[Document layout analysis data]
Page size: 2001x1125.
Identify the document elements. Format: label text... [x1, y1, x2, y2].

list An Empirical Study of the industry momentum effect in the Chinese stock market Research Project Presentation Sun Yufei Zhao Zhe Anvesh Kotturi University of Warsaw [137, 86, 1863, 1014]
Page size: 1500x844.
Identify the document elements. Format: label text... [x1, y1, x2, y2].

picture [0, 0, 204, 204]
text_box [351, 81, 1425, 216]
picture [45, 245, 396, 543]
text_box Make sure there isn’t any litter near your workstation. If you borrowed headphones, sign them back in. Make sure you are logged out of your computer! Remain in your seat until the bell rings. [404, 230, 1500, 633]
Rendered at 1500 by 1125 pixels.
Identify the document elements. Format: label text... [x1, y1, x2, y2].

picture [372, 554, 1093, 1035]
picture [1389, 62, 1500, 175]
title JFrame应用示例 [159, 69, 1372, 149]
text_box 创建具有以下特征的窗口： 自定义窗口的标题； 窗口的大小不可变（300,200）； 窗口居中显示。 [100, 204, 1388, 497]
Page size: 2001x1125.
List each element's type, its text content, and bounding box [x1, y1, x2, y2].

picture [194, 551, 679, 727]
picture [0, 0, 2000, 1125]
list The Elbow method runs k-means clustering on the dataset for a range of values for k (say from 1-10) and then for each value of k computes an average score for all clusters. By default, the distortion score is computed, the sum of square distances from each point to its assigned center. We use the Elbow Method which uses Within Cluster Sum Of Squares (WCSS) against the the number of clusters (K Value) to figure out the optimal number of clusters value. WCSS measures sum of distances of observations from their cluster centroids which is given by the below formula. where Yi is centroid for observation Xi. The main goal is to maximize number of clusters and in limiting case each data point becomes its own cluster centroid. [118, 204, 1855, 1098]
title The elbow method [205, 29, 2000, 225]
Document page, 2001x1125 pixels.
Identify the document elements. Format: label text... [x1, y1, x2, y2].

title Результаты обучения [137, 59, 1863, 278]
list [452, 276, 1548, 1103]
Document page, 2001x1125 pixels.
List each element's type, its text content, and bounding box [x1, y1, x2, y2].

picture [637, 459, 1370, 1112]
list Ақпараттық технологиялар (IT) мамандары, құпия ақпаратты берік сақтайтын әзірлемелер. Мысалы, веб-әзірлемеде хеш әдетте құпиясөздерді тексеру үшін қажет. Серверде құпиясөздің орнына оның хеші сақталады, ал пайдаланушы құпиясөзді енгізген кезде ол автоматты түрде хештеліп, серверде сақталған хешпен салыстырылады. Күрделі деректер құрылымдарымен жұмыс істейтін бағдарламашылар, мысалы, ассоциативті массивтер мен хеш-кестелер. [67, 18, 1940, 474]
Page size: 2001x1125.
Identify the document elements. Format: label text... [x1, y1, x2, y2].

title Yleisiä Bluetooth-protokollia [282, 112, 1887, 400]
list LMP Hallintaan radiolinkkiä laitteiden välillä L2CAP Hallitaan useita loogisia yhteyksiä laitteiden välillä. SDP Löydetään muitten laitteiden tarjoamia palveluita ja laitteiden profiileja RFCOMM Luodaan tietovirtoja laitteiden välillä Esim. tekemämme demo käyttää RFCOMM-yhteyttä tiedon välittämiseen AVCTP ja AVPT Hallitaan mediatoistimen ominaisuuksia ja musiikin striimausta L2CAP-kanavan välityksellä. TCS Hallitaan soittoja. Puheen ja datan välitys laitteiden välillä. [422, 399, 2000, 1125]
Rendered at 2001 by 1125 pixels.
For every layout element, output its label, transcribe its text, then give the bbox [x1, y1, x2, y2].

• Goal of the exercise: Every single record must be transcribed exactly as it stands.

• Result for this exercise:
Page size: 2001x1125.
Identify the document elements. Format: label text... [x1, y1, x2, y2].

list An Empirical Study of the industry momentum effect in the Chinese stock market Research Project Presentation Sun Yufei Zhao Zhe Anvesh Kotturi University of Warsaw [137, 86, 1863, 1014]
Page size: 1500x844.
Identify the document elements. Format: label text... [x1, y1, x2, y2].

picture [0, 0, 204, 204]
text_box [351, 81, 1425, 216]
picture [45, 245, 396, 543]
text_box Make sure there isn’t any litter near your workstation. If you borrowed headphones, sign them back in. Make sure you are logged out of your computer! Remain in your seat until the bell rings. [404, 230, 1500, 633]
Rendered at 1500 by 1125 pixels.
Identify the document elements. Format: label text... [x1, y1, x2, y2].

picture [372, 554, 1093, 1035]
picture [1389, 62, 1500, 175]
title JFrame应用示例 [159, 69, 1372, 149]
text_box 创建具有以下特征的窗口： 自定义窗口的标题； 窗口的大小不可变（300,200）； 窗口居中显示。 [100, 204, 1388, 497]
Page size: 2001x1125.
List each element's type, its text content, and bounding box [x1, y1, x2, y2].

picture [194, 551, 679, 727]
picture [0, 0, 2000, 1125]
list The Elbow method runs k-means clustering on the dataset for a range of values for k (say from 1-10) and then for each value of k computes an average score for all clusters. By default, the distortion score is computed, the sum of square distances from each point to its assigned center. We use the Elbow Method which uses Within Cluster Sum Of Squares (WCSS) against the the number of clusters (K Value) to figure out the optimal number of clusters value. WCSS measures sum of distances of observations from their cluster centroids which is given by the below formula. where Yi is centroid for observation Xi. The main goal is to maximize number of clusters and in limiting case each data point becomes its own cluster centroid. [118, 204, 1855, 1098]
title The elbow method [205, 29, 2000, 225]
Document page, 2001x1125 pixels.
Identify the document elements. Format: label text... [x1, y1, x2, y2].

title Результаты обучения [137, 59, 1863, 278]
list [452, 276, 1548, 1103]
Document page, 2001x1125 pixels.
List each element's type, its text content, and bounding box [x1, y1, x2, y2].

picture [637, 459, 1370, 1112]
list Ақпараттық технологиялар (IT) мамандары, құпия ақпаратты берік сақтайтын әзірлемелер. Мысалы, веб-әзірлемеде хеш әдетте құпиясөздерді тексеру үшін қажет. Серверде құпиясөздің орнына оның хеші сақталады, ал пайдаланушы құпиясөзді енгізген кезде ол автоматты түрде хештеліп, серверде сақталған хешпен салыстырылады. Күрделі деректер құрылымдарымен жұмыс істейтін бағдарламашылар, мысалы, ассоциативті массивтер мен хеш-кестелер. [67, 18, 1940, 474]
Page size: 2001x1125.
Identify the document elements. Format: label text... [x1, y1, x2, y2].

title Yleisiä Bluetooth-protokollia [282, 112, 1887, 400]
list LMP Hallintaan radiolinkkiä laitteiden välillä L2CAP Hallitaan useita loogisia yhteyksiä laitteiden välillä. SDP Löydetään muitten laitteiden tarjoamia palveluita ja laitteiden profiileja RFCOMM Luodaan tietovirtoja laitteiden välillä Esim. tekemämme demo käyttää RFCOMM-yhteyttä tiedon välittämiseen AVCTP ja AVPT Hallitaan mediatoistimen ominaisuuksia ja musiikin striimausta L2CAP-kanavan välityksellä. TCS Hallitaan soittoja. Puheen ja datan välitys laitteiden välillä. [422, 399, 2000, 1125]
Rendered at 2001 by 1125 pixels.
For every layout element, output its label, transcribe its text, then give the bbox [x1, y1, x2, y2].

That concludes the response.